Part of the beauty and simplicity of Rails as a framework is that these patterns have been accepted as “The Rails Way”.

By following “The Rail Way” you will make your experience of working with Ruby on Rails much more enjoyable because all of the building blocks will fall into place.

In today’s tutorial we are going to be looking at creating our first Ruby on Rails Model.

What is Model-View-Controller?

Model-View-Controller (MVC) is a software design pattern that separates the concerns of a piece of software into three distinct areas.

The View is what the user sees their screen and includes any presentation and interactivity.

The Model is where the “business logic” of the application resides. This is the heart of your application and typically includes the code that makes your application unique.

The Controllers are the traffic conductors that transport messages between the Model and the View. The Controller deals with requests from the View and then returns responses from the Model.

MVC is a very well established design pattern in the world of software development. If you would like to read more on the topic, take a look at What is MVC? (Model-View-Controller).

What is a Model in Ruby on Rails?

Ruby on Rails is very much built upon the Model-View-Controller design pattern.

In a Rails application, your Model will be responsible for holding the business logic of your application as well as validation and talking with the database.

Ruby on Rails also fully embraces the Active Record pattern. I’ve written previously about What’s the difference between Active Record and Data Mapper?, but if the term Active Record is new to you, don’t worry about it.

So for example, if you were building a blog application, you might have an Article Model that represents the articles of your blog.

The Article Model would be responsible for making sure all articles had a title and a body.

When you wanted to create a new article, you would create a new instance of your Article Model and add the title and body. The Model would then take care of storing itself into the database.

And when you wanted to retrieve an article from the database, you would use the Article Model to find the specific article you were looking for.

If you are new to the world of programming this is probably a lot to take in right now. Don’t worry about it though, just keep going as I’m sure it will all fall into place.

Using the Rails generators

Last week, when we created the new Rails Project, we ran rails new project_name to automatically generate all of the files that we will need.

Rails has a number of these generators that can deal with creating files for you. This will save you a lot of time and headaches.

In order to interact with Rails through the command line we need to use bin/rails. If you run that command from within your project you will be presented with a page of commonly used commands.

We need to create a new Model and so we can run the following generator command:

bin/rails g model Article title:string body:text

Here I’m using the g short-cut alias of the generate command.

We next pass model because we want to use the model generator.

Next we pass the name of the model to create, in this case Article.

And finally we pass the attributes of the model. In this case I’m using title:string body:text. The title and body are the names of the attributes of the model and the string and text are the types of those attributes.
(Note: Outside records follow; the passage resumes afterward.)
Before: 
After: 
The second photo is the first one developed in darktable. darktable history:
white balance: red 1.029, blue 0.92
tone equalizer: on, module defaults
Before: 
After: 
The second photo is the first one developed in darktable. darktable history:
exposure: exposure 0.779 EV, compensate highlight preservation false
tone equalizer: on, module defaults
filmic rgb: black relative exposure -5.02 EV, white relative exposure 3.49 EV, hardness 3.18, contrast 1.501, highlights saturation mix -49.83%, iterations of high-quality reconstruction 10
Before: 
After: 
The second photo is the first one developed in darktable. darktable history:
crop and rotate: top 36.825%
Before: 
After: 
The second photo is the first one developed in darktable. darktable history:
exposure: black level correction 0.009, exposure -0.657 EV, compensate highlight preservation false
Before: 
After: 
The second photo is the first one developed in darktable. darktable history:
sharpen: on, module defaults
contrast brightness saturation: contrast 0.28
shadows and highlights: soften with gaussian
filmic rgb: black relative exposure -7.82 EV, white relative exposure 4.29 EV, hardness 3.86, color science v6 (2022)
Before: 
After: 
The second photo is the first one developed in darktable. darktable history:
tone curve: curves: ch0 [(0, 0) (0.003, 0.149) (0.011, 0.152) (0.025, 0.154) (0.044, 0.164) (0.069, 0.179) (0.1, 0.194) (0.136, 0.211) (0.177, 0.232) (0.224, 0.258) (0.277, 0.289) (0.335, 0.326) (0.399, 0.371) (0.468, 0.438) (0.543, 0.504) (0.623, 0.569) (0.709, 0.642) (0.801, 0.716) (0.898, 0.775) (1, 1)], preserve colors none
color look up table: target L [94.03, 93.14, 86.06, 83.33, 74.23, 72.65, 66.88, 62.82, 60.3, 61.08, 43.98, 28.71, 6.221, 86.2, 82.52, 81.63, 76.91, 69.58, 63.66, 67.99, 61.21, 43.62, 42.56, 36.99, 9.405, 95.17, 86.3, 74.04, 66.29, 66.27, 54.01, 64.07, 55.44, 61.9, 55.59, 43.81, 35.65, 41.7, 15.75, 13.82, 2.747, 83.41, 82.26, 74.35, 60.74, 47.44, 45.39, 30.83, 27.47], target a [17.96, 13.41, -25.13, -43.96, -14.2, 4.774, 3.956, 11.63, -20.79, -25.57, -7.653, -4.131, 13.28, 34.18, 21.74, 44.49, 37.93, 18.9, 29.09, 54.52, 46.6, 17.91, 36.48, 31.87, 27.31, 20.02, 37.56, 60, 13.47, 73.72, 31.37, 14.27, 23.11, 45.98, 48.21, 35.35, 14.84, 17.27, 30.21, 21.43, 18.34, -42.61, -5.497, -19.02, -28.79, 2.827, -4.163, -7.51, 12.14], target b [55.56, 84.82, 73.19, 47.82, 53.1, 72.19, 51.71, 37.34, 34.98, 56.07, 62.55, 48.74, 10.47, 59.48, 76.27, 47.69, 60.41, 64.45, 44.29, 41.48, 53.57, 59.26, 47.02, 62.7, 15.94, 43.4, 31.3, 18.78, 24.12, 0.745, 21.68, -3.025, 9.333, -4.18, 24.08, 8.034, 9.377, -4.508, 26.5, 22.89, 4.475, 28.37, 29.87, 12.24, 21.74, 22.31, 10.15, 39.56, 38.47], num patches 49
When you run that command you should be presented with the following output:

invoke active_record
create db/migrate/20150222140120_create_articles.rb
create app/models/article.rb
invoke test_unit
create test/models/article_test.rb
create test/fixtures/articles.yml

This output is telling us the following files were created:

  1. a migration file
  2. a model file
  3. a model test file
  4. a model fixtures file

We will need each of these files when creating the application and so Rails automatically generates them with the correct filename and location according to the Rails convention.

Rails Migrations

The first file that we will look at that we haven’t mentioned so far is the migration file.

The migration file tells the database what tables should be created.

This allows you to “version control” your database because your Rails project will be able to instruct the database on how it should be built.

This is beneficial for a number of reasons.

Firstly it makes deploying easier. When you need to make a change to an existing database you can set the migration to automatically make the change as part of the deployment process. This saves you from having to make a change to a live database manually.

Secondly it makes working with others easier. When you pull in code changes from your colleague you don’t need to ask how the database schema needs to be changed because you can simply run the database migration.

With the migration in place we can run the following command to create the database table:

bin/rake db:migrate


Models in Rails are very powerful. They have a lot of responsibility, and so there is a lot to cover.

Instead of cramming everything into one article I’m going to take a deeper dive in individual articles.

In today’s article we looked at the purpose of models and how they fit into MVC. We looked at the responsibility of the model object. We also saw how we can use the rails generators to create a new model. And we saw how a migration file can automatically create the database table for you.

If you are new to web application development, this might be a lot to take in. However, Rails provides a lot of these helpers and conventions to take away a lot of the stress and overhead of build turning your idea into a working product. Once you get the hang of the new terminology, you will probably find everything just falls into place.